What is being asked: Copy each of the entries below faithfully, setting aside any pictures.

-------------------------

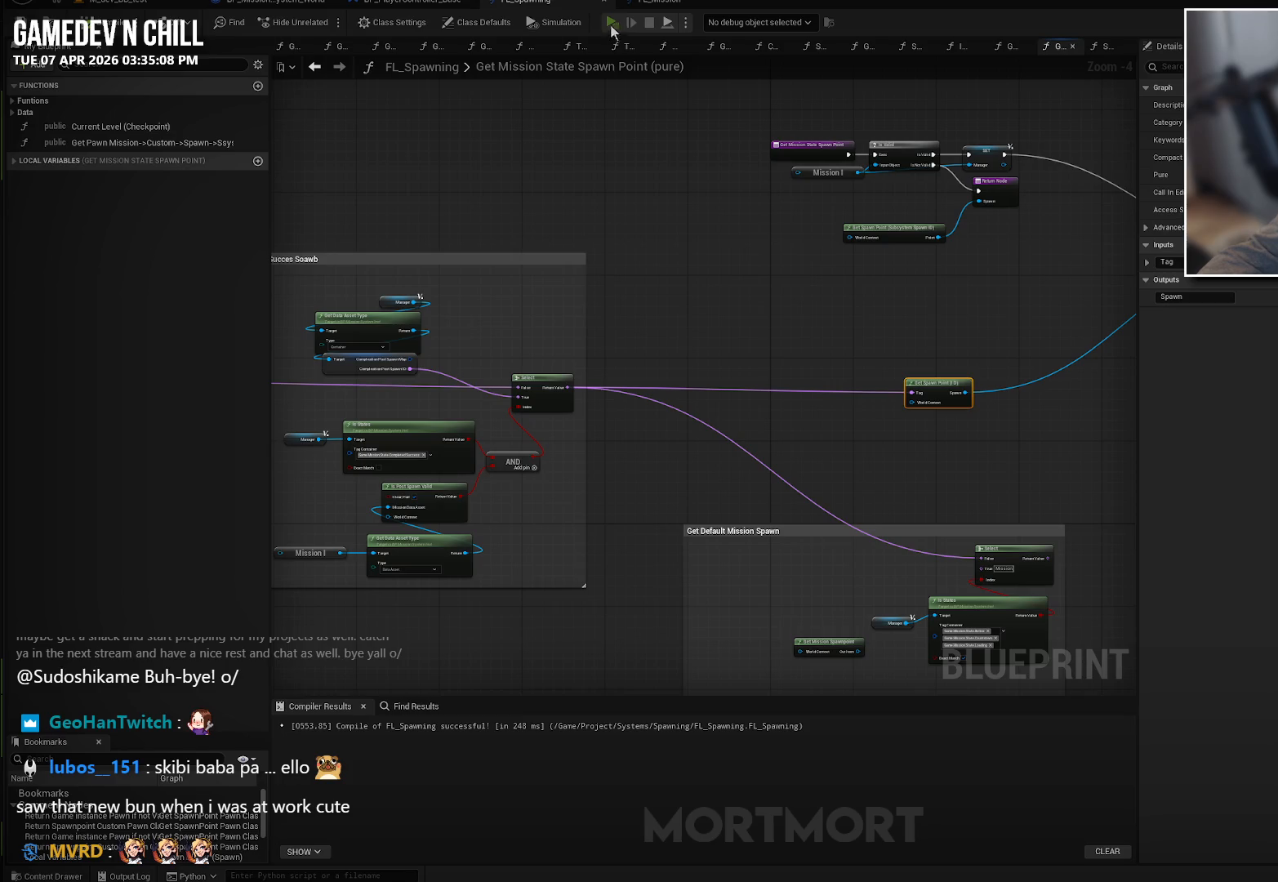
{"buttons": [], "left_stick": "center", "right_stick": "center", "events": []}
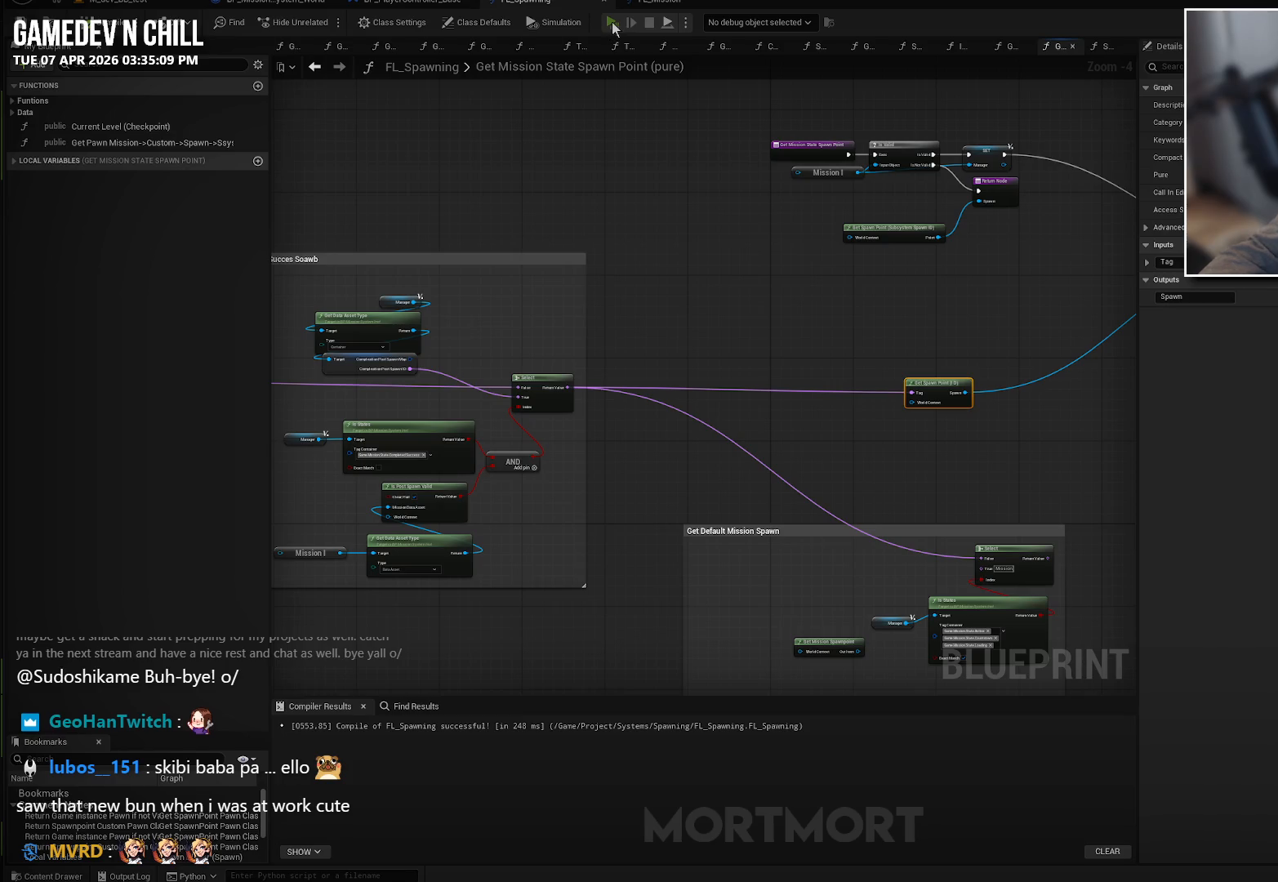
{"buttons": [], "left_stick": "center", "right_stick": "center", "events": []}
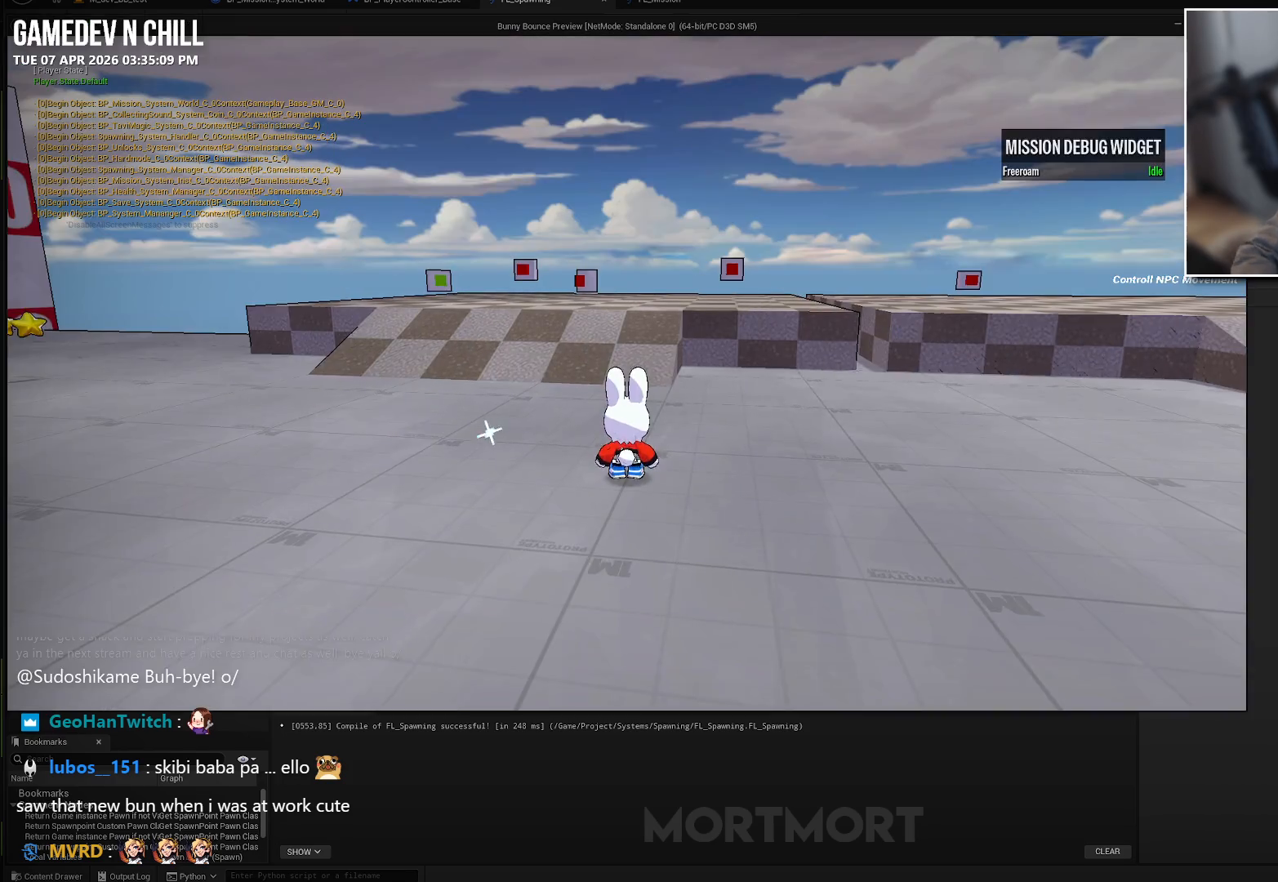
{"buttons": ["A"], "left_stick": "up", "right_stick": "center", "events": [[217, "left_stick", "up"], [483, "A", "down"]]}
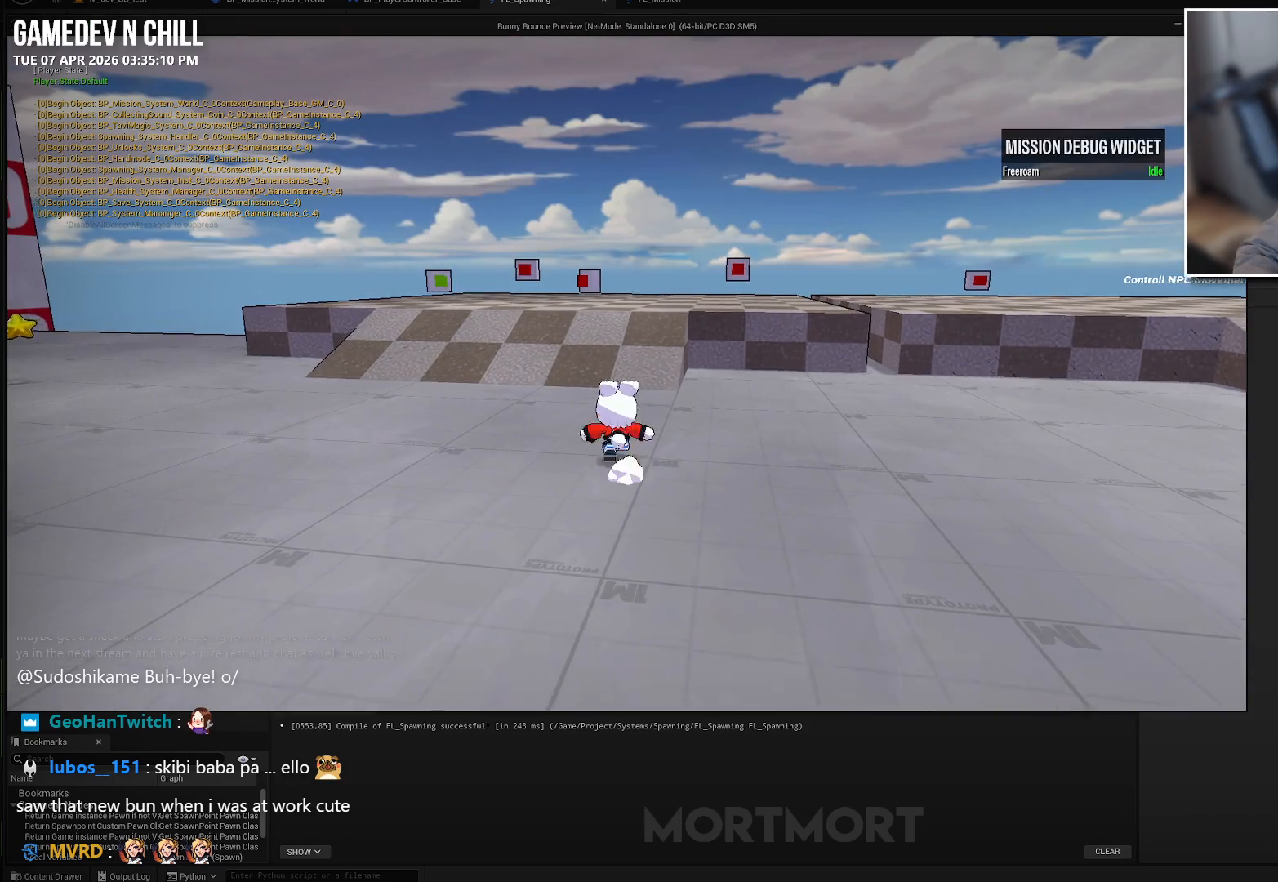
{"buttons": [], "left_stick": "up", "right_stick": "center", "events": [[100, "A", "up"]]}
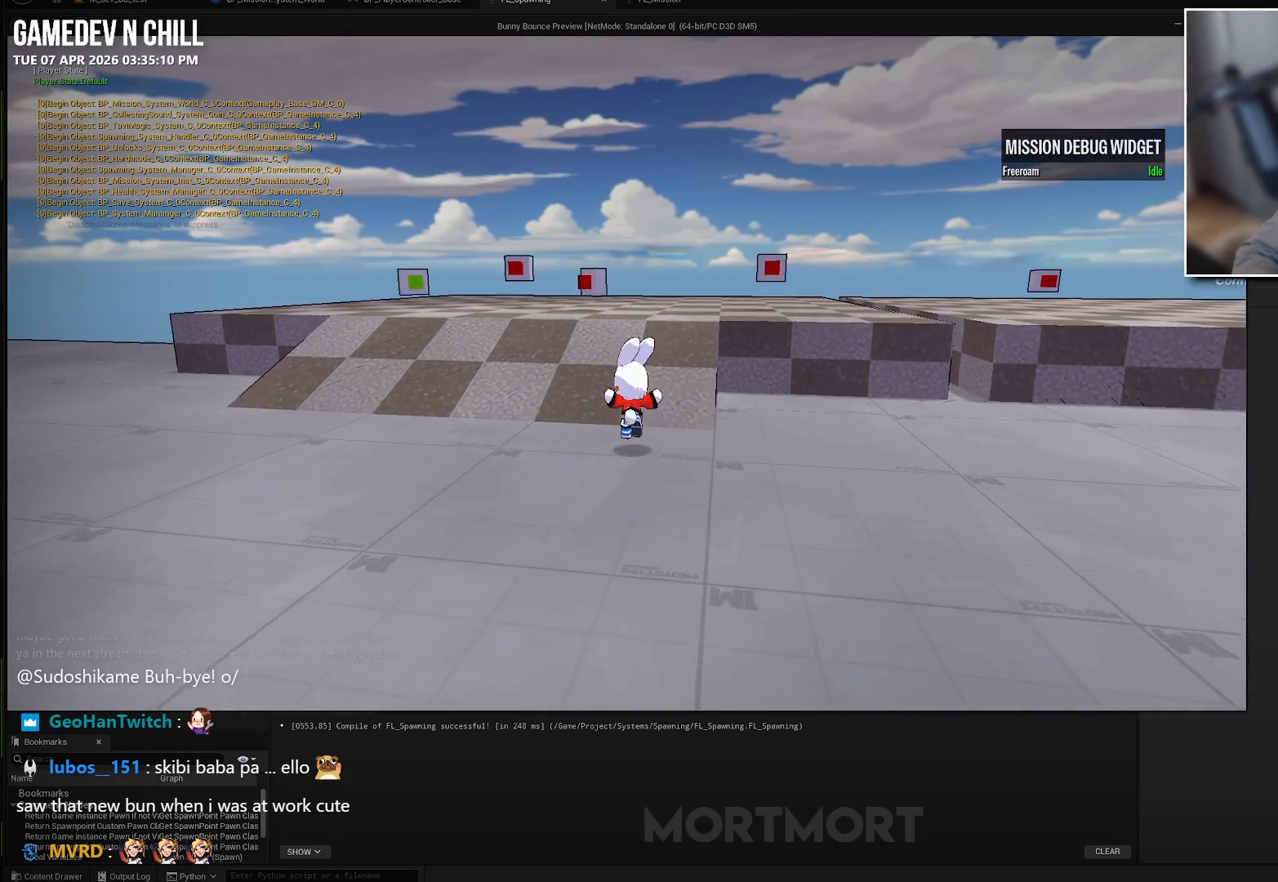
{"buttons": [], "left_stick": "up-right", "right_stick": "center", "events": [[350, "left_stick", "up-right"], [367, "right_stick", "down-left"], [500, "right_stick", "center"]]}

-------------------------

Result:
{"buttons": [], "left_stick": "center", "right_stick": "center", "events": []}
{"buttons": [], "left_stick": "center", "right_stick": "center", "events": []}
{"buttons": ["A"], "left_stick": "up", "right_stick": "center", "events": [[217, "left_stick", "up"], [483, "A", "down"]]}
{"buttons": [], "left_stick": "up", "right_stick": "center", "events": [[100, "A", "up"]]}
{"buttons": [], "left_stick": "up-right", "right_stick": "center", "events": [[350, "left_stick", "up-right"], [367, "right_stick", "down-left"], [500, "right_stick", "center"]]}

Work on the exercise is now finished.